Во время одного из первых своих визитов в Берлин в июле 1922 г. мистер Уиттмор собрал всех русских студентов, которым помогал его комитет, и объявил, что прикрепляет каждого из нас к одному из конкретных американских благотворителей. Он сказал, что от писем, которые мы им напишем, будет зависеть их дальнейшая заинтересованность в работе комитета и, следовательно, в нас самих тоже.
В списке, который он оставил у миссис Сомовой, к каждому американцу-донору было прикреплено по нескольку русских студентов. Исключение составлял я – мое имя единственное стояло напротив имени мистера Дж. П. Моргана, адрес Нью-Йорк-Сити, Уолл-стрит, 23. Как было предложено, я написал ему личное письмо с благодарностью и получил очень вежливый ответ от мистера Дж. Экстена, личного секретаря мистера Моргана. Я продолжал писать своему благодетелю каждый год на Рождество, давая отчет в достигнутом. Отвечал мистер Экстен, всегда очень доброжелательно, – иногда из Нью-Йорка, иногда из Англии, в зависимости от того, где именно находился в тот момент мистер Морган.
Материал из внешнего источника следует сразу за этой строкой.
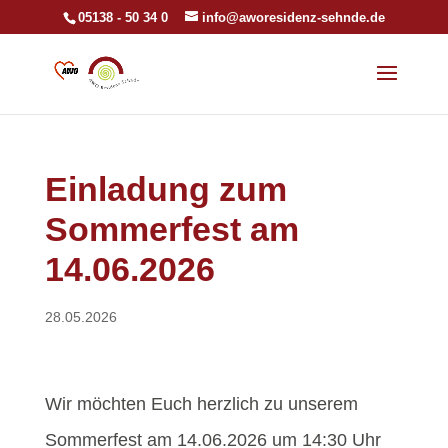
05138 - 50 34 0
info@aworesidenz-sehnde.de
Einladung zum
Sommerfest am
14.06.2026
28.05.2026
Wir möchten Euch herzlich zu unserem
Sommerfest am 14.06.2026 um 14:30 Uhr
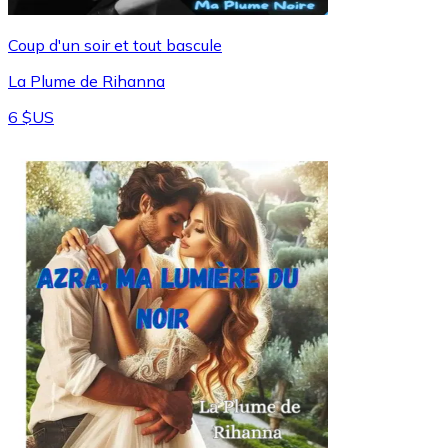
Coup d'un soir et tout bascule
La Plume de Rihanna
6 $US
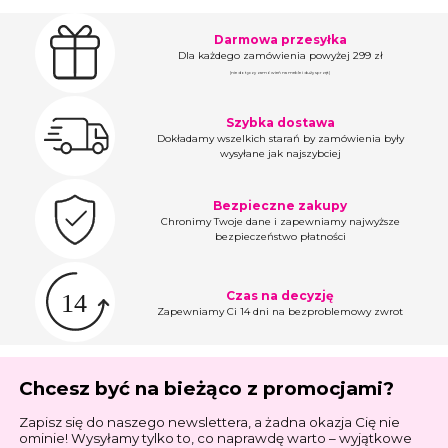
Darmowa przesyłka
Dla każdego zamówienia powyżej 299 zł
(nie dotyczy zamówień na meble i duży sprzęt)
Szybka dostawa
Dokładamy wszelkich starań by zamówienia były
wysyłane jak najszybciej
Bezpieczne zakupy
Chronimy Twoje dane i zapewniamy najwyższe
bezpieczeństwo płatności
Czas na decyzję
Zapewniamy Ci 14 dni na bezproblemowy zwrot
Chcesz być na bieżąco z promocjami?
Zapisz się do naszego newslettera, a żadna okazja Cię nie
ominie! Wysyłamy tylko to, co naprawdę warto – wyjątkowe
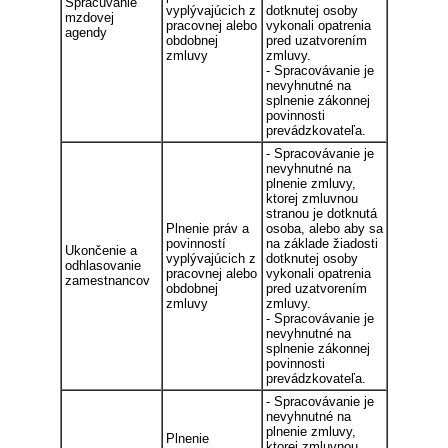
Spracúvanie
vyplývajúcich z
dotknutej osoby
mzdovej
pracovnej alebo
vykonali opatrenia
agendy
obdobnej
pred uzatvorením
zmluvy
zmluvy.
- Spracovávanie je
nevyhnutné na
splnenie zákonnej
povinnosti
prevádzkovateľa.
- Spracovávanie je
nevyhnutné na
plnenie zmluvy,
ktorej zmluvnou
stranou je dotknutá
Plnenie práv a
osoba, alebo aby sa
povinností
na základe žiadosti
Ukončenie a
vyplývajúcich z
dotknutej osoby
odhlasovanie
pracovnej alebo
vykonali opatrenia
zamestnancov
obdobnej
pred uzatvorením
zmluvy
zmluvy.
- Spracovávanie je
nevyhnutné na
splnenie zákonnej
povinnosti
prevádzkovateľa.
- Spracovávanie je
nevyhnutné na
plnenie zmluvy,
Plnenie
ktorej zmluvnou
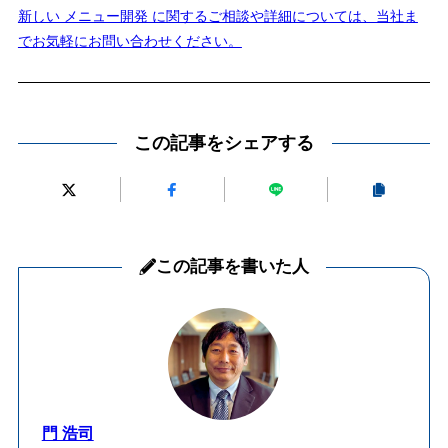
新しい メニュー開発 に関するご相談や詳細については、当社ま
でお気軽にお問い合わせください。
この記事をシェアする
この記事を書いた人
門 浩司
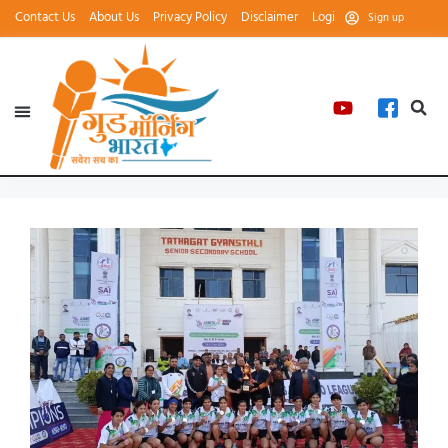
Contact Us
About Us
Privacy Policy
Disclaimer
Login
Sign up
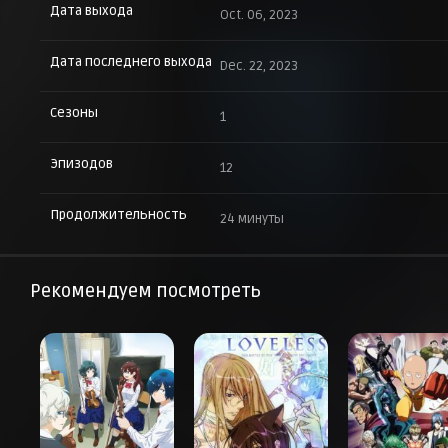
Дата выхода
Oct. 06, 2023
Дата последнего выхода
Dec. 22, 2023
Сезоны
1
Эпизодов
12
Продолжительность
24 минуты
Рекомендуем посмотреть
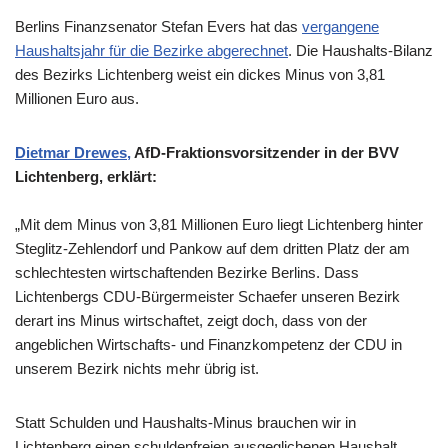
Berlins Finanzsenator Stefan Evers hat das
vergangene
Haushaltsjahr für die Bezirke abgerechnet
. Die Haushalts-Bilanz
des Bezirks Lichtenberg weist ein dickes Minus von 3,81
Millionen Euro aus.
Dietmar Drewes,
AfD-Fraktionsvorsitzender in der BVV
Lichtenberg, erklärt:
„Mit dem Minus von 3,81 Millionen Euro liegt Lichtenberg hinter
Steglitz-Zehlendorf und Pankow auf dem dritten Platz der am
schlechtesten wirtschaftenden Bezirke Berlins. Dass
Lichtenbergs CDU-Bürgermeister Schaefer unseren Bezirk
derart ins Minus wirtschaftet, zeigt doch, dass von der
angeblichen Wirtschafts- und Finanzkompetenz der CDU in
unserem Bezirk nichts mehr übrig ist.
Statt Schulden und Haushalts-Minus brauchen wir in
Lichtenberg einen schuldenfreien ausgeglichenen Haushalt.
Двадцать лет спустя, в 1942 г., став уже американским гражданином, я получил личное письмо с поздравлениями от самого мистера Моргана; в письме он с большой добротой писал, что я добился «…самых выдающихся успехов из всех, кому [ему] выпала честь помочь получить образование после прошлой войны».
Когда в 1923 г. марка стабилизировалась, жить нашей группе стало гораздо тяжелее. Лично я подрабатывал уроками английского, но большинство моих русских товарищей-студентов не обладали специальными знаниями, которые можно было обратить в деньги, и не могли получить никакого заработка в дополнение к крошечной стипендии – из-за высокой безработицы в стране немецкие рабочие союзы не допускали приема на работу иностранцев. Мистер Уиттмор начал искать выход из создавшейся ситуации и в конце концов решил перевезти всех во Францию. Последней каплей для него послужил инцидент, когда какой-то немец на улице, услышав, что он говорит по-английски, сильно толкнул его и назвал verfludater Auslander (проклятым иностранцем).
Большинство из тех студентов, кто в 1924 г. переехал во Францию, успели проучиться в Германии всего один-два года. У меня же за спиной было уже два с половиной года, и я мог надеяться через полтора года закончить свою учебу в Берлине. Я не хотел начинать во Франции все заново и к тому же оставлять сестру в Германии с фон Медемами, поэтому наотрез отказался ехать. Сначала мистер Уиттмор пригрозил лишить меня стипендии, но затем уступил с тем условием, что я проведу летние каникулы на «свежем воздухе Франции». Это меня нисколько не огорчило – прошлые каникулы я провел размахивая кувалдой в команде клепальщиков на стройке в польской Верхней Силезии. Естественно, мой ишиас отнюдь не жаждал работы.
В Париже меня ждал приятный сюрприз. Оказалось, что местным представителем Уиттмора там состоит мой бывший одноклассник по Царскому Селу Соломон, которого я ошибочно числил погибшим вместе с Чернецовым. К счастью, он был жив; при помощи рекомендательных писем, которые я написал по-французски, а он подписал, мне удалось получить работу «вычислителя-чертежника» в знаменитой инженерно-консультационной фирме Пельнара-Консидэра и А. Како, специалистов по конструкциям из железобетона. Там у меня появились новые друзья на много лет.
Вернувшись осенью 1924 г. в Берлин с увеличенной стипендией от комитета мистера Уиттмора, я возобновил учебу и в декабре 1925 г. получил звание дипломированного инженера.
После этого около двух месяцев я безуспешно искал работу. Наконец, имея в виду высокий уровень безработицы в Германии, мне повезло – я смог получить место инженера в берлинском офисе доктора Кирхгофа, который занимался тем, что пересматривал чертежи старых стальных мостов и разрабатывал проекты их усиления, так как германские государственные железные дороги собирались вводить новые, более тяжелые локомотивы. Затем, в конце 1926 г., я переехал в Бремен, где получил более высокооплачиваемую работу в строительной фирме «Пауль Коссель и К°»; там мне пришлось иметь дело с проблемами разработки конструкций из железобетона.
В то время один приятель главного инженера нашей фирмы был занят поисками молодого специалиста по железобетону со знанием французского или английского языка для работы в новом отделении фирмы в Египте. Я как раз подходил под эти требования, и с середины 1927 по весну 1929 г. я трудился в Каире – дизайнером в тамошней конторе Австрийской строительной компании.
В финансовом отношении эта местная контора оказалась далека от успеха и вскоре закрылась. Мой контракт с Австрийской строительной компанией предусматривал на этот случай оплаченный проезд обратно в Германию, и я воспользовался этой возможностью.